Changes enacted in 2001 that opened the way for tax-free treatment of 529 contributions prompted some savvy financial advisers to use 529s to enable their clients to transfer money tax-free in amounts above the annual gifting limit (currently $12,000). A 529 plan allows you to contribute up to $60,000 to a beneficiary and treat it as a gift made over a five-year period. States' account caps generally run anywhere from $230,000 to $320,000. Since the plan is state-administered, you could conceivably do that in as many states as you like, although only distributions used for qualified educational expenses would be tax-free.

Beneficiary changes
The ability to change the beneficiary on a 529 account is one of the program's selling points to parents. For instance, if your daughter lands a full-ride volleyball scholarship, you could change the beneficiary to your son who did not.

What worries the IRS is that some families could change beneficiaries indefinitely, thereby establishing a tax-free legacy account that continues down generations without ever triggering a taxable event.

Changing the beneficiary to a nonfamily member is another concern. SIA has proposed that changes to nonfamily members be treated as reverting to the account owner and then being "re-gifted" to the new designated beneficiary, where the account owner would then be subject to income tax and a 10-percent penalty. Although most plans prohibit beneficiary changes to nonfamily members, a few do not.

Account ownership changes
Strange beasts, these 529 plans: They are considered a completed gift to the beneficiary, yet the account owner retains control, quite contrary to gift tax laws. A tax avoider could dodge transfer taxes by using a 529 to make a tax-free gift, then change the account owner to an individual to whom they could not have made a tax-free gift. That could include a family member or nonfamily member to whom they have already given the $12,000 annual maximum tax-free gift.

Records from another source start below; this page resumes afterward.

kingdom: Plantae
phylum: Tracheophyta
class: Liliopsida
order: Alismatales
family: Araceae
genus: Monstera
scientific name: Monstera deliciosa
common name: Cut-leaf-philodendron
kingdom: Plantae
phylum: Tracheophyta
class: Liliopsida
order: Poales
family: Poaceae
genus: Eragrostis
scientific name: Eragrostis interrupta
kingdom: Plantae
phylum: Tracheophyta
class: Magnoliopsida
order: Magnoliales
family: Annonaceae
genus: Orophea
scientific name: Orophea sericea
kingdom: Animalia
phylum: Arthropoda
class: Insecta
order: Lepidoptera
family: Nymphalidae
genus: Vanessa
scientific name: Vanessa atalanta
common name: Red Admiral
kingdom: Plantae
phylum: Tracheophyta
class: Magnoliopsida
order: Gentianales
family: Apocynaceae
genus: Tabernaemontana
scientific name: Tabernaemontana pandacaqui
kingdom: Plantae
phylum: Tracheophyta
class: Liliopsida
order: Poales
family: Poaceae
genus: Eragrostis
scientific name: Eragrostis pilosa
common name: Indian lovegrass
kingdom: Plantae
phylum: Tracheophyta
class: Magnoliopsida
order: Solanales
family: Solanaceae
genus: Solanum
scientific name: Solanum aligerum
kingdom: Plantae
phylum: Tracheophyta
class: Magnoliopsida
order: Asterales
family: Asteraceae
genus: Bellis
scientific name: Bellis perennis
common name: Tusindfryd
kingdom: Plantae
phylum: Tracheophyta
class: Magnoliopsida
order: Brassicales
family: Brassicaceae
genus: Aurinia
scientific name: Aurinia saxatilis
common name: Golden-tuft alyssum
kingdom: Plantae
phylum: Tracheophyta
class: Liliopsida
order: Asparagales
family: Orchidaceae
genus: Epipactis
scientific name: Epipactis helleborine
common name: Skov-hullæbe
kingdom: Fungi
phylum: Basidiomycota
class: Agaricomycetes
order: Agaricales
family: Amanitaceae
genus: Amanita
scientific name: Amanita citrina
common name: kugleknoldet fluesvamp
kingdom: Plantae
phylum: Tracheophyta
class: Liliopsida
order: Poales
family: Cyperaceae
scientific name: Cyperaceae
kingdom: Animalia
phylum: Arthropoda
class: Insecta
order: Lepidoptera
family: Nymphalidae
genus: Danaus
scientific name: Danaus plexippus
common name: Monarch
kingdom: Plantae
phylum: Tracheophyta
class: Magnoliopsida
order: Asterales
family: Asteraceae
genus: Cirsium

Many state programs already restrict account ownership changes to family, except in specific circumstances: death, disability or court orders, such as divorce. Proposals on the table run the gamut: restrict changes to spouses only, consider an ownership change as a gift to the new owner, prohibit ownership changes entirely or leave this for the programs to administer.

"Limiting account owner changes is one thing that most plans already do," says Varley. "If you want to change the account owner, they will say that unless you have one of these specified reasons, we're not going to let you do it and if you don't like it, you can close your account down and it's going to be reported as a nonqualified distribution."